After persistently rising U.S. inflation hinted that interest rates might remain high for longer than investors had anticipated, the dollar found some support on Wednesday.
January’s headline CPI was 0.5%, primarily as a result of rising food and rental prices. Although the yearly number of 6.4% was slightly higher than anticipated, the result was in line with expectations. Traders were busy unwinding bets on the rate decreasing before the end of 2023.
Early in the Asia session, the U.S. dollar was barely below that level at 132.73 yen, having soared to a six-week high of 133.30 yen. The volatility of some other currency pairs was higher, but the dollar, which declined substantially in January, is keeping steady.
Officials from the Federal Reserve indicated that in order to combat inflation, the U.S. central bank will need to maintain raising interest rates gradually.
The euro had a rocky ride but finally failed to overtake the dollar and remained at $1.0734. At 103.26, the US dollar index remained close to its 50-day moving average.

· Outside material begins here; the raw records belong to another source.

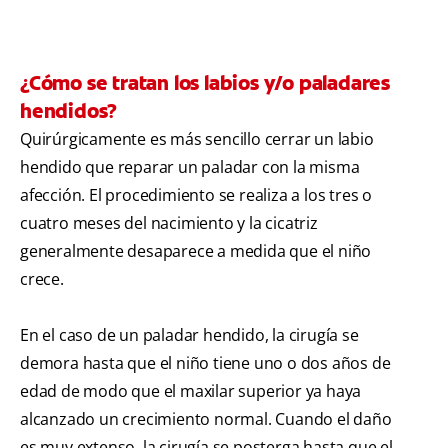
¿Cómo se tratan los labios y/o paladares
hendidos?
Quirúrgicamente es más sencillo cerrar un labio
hendido que reparar un paladar con la misma
afección. El procedimiento se realiza a los tres o
cuatro meses del nacimiento y la cicatriz
generalmente desaparece a medida que el niño
crece.
En el caso de un paladar hendido, la cirugía se
demora hasta que el niño tiene uno o dos años de
edad de modo que el maxilar superior ya haya
alcanzado un crecimiento normal. Cuando el daño
es muy extenso, la cirugía se posterga hasta que el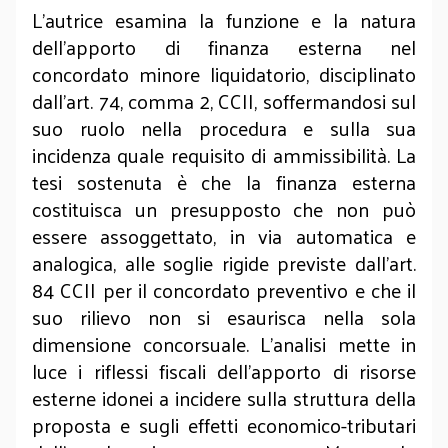
L’autrice esamina la funzione e la natura
dell’apporto di finanza esterna nel
concordato minore liquidatorio, disciplinato
dall’art. 74, comma 2, CCII, soffermandosi sul
suo ruolo nella procedura e sulla sua
incidenza quale requisito di ammissibilità. La
tesi sostenuta è che la finanza esterna
costituisca un presupposto che non può
essere assoggettato, in via automatica e
analogica, alle soglie rigide previste dall’art.
84 CCII per il concordato preventivo e che il
suo rilievo non si esaurisca nella sola
dimensione concorsuale. L’analisi mette in
luce i riflessi fiscali dell’apporto di risorse
esterne idonei a incidere sulla struttura della
proposta e sugli effetti economico-tributari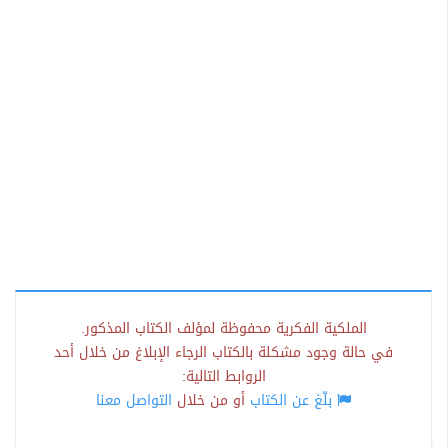
الملكية الفكرية محفوظة لمؤلف الكتاب المذكور.
في حالة وجود مشكلة بالكتاب الرجاء الإبلاغ من خلال أحد
الروابط التالية:
بلّغ عن الكتاب
أو من خلال
التواصل معنا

After the data, U.S. Treasuries also fluctuated, but selling persisted in Fed funds futures and at the short end to reflect increased predictions that U.S. interest rates will rise over 5.2% this year and stay above 5%.

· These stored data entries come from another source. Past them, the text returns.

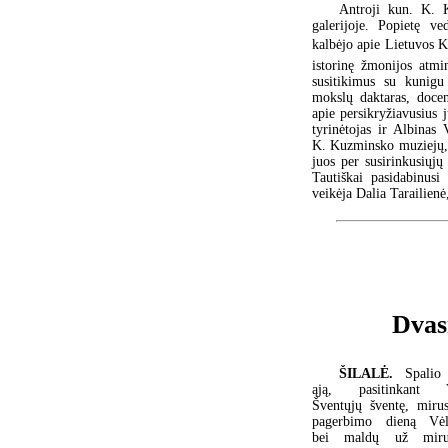
Antroji kun. K. K
galerijoje. Popietę ve
kalbėjo apie Lietuvos 
istorinę žmonijos atmi
susitikimus su kunigu
mokslų daktaras, docen
apie persikryžiavusius j
tyrinėtojas ir Albinas 
K. Kuzminsko muziejų, e
juos per susirinkusiųjų
Tautiškai pasidabinusi
veikėja Dalia Tarailienė
Dvasi
ŠILALĖ.
Spalio
ąją, pasitinkant 
Šventųjų šventę, mirus
pagerbimo dieną Vėl
bei maldų už miru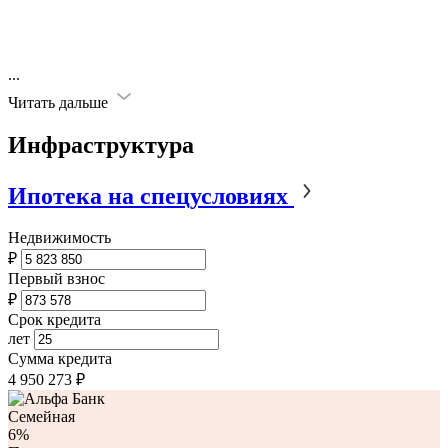
...
Читать дальше
Инфраструктура
Ипотека на спецусловиях
Недвижимость
₽
Первый взнос
₽
Срок кредита
лет
Сумма кредита
4 950 273
₽
Семейная
6%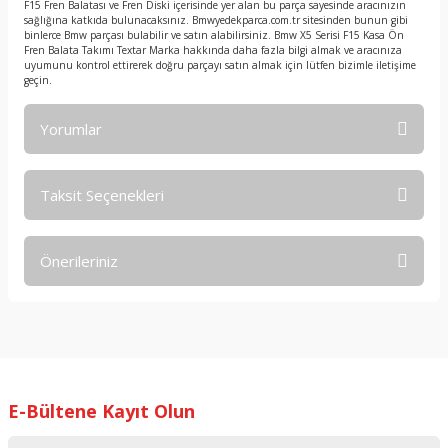
F15 Fren Balatası ve Fren Diski içerisinde yer alan bu parça sayesinde aracınızın
sağlığına katkıda bulunacaksınız. Bmwyedekparca.com.tr sitesinden bunun gibi
binlerce Bmw parçası bulabilir ve satın alabilirsiniz. Bmw X5 Serisi F15 Kasa Ön
Fren Balata Takımı Textar Marka hakkında daha fazla bilgi almak ve aracınıza
uyumunu kontrol ettirerek doğru parçayı satın almak için lütfen bizimle iletişime
geçin.
Yorumlar
Taksit Seçenekleri
Bu ürüne ilk yorumu siz yapın!
Önerileriniz
Yorum Yaz
Bu ürünün fiyat bilgisi, resim, ürün açıklamalarında ve diğer
konularda yetersiz gördüğünüz noktaları öneri formunu
kullanarak tarafımıza iletebilirsiniz.
Görüş ve önerileriniz için teşekkür ederiz.
E-Bültene Kayıt Olun
Ürün resmi kalitesiz, bozuk veya görüntülenemiyor.
Ürün açıklamasında eksik bilgiler bulunuyor.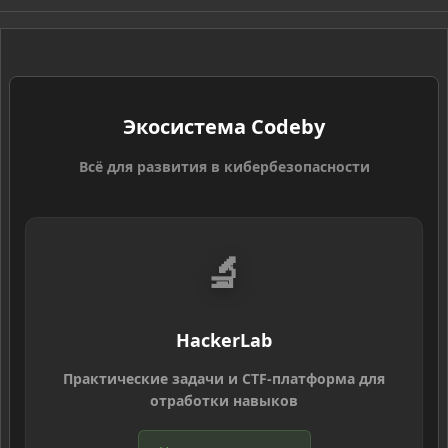
S
Экосистема Codeby
Всё для развития в кибербезопасности
🔬
HackerLab
Практические задачи и CTF-платформа для
отработки навыков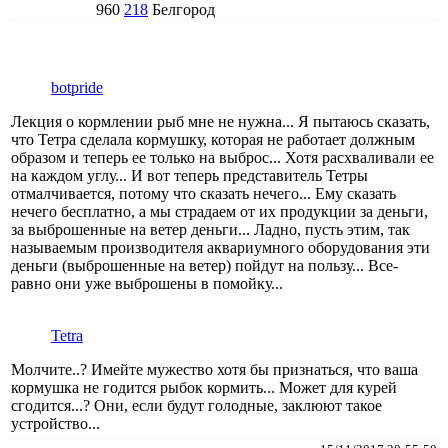
960
218
Белгород
botpride
Лекция о кормлении рыб мне не нужна... Я пытаюсь сказать,
что Тетра сделала кормушку, которая не работает должным
образом и теперь ее только на выброс... Хотя расхваливали ее
на каждом углу... И вот теперь представитель Тетры
отмалчивается, потому что сказать нечего... Ему сказать
нечего бесплатно, а мы страдаем от их продукции за деньги,
за выброшенные на ветер деньги... Ладно, пусть этим, так
называемым производителя аквариумного оборудования эти
деньги (выброшенные на ветер) пойдут на пользу... Все-
равно они уже выброшены в помойку...
Tetra
Молчите..? Имейте мужество хотя бы признаться, что ваша
кормушка не годится рыбок кормить... Может для курей
сгодится...? Они, если будут голодные, заклюют такое
устройство...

To $0.6338, the New Zealand dollar slightly decreased.
The Australian dollar also made a jerky sideways movement as traders anticipated Philip Lowe, the head of the central bank, testifying before a parliamentary committee.
British inflation data is expected later in the day; the annual headline CPI is expected to rise to a staggering 10.3%, which is more than five times the Bank of England’s 2% target.
Strong salary figures overnight gave sterling a lift, as it last exchanged hands for $1.2178. The 450 basis point increase in Federal Reserve interest rates during the past year will be evaluated by the U.S. consumer based on upcoming retail sales data, which is also due.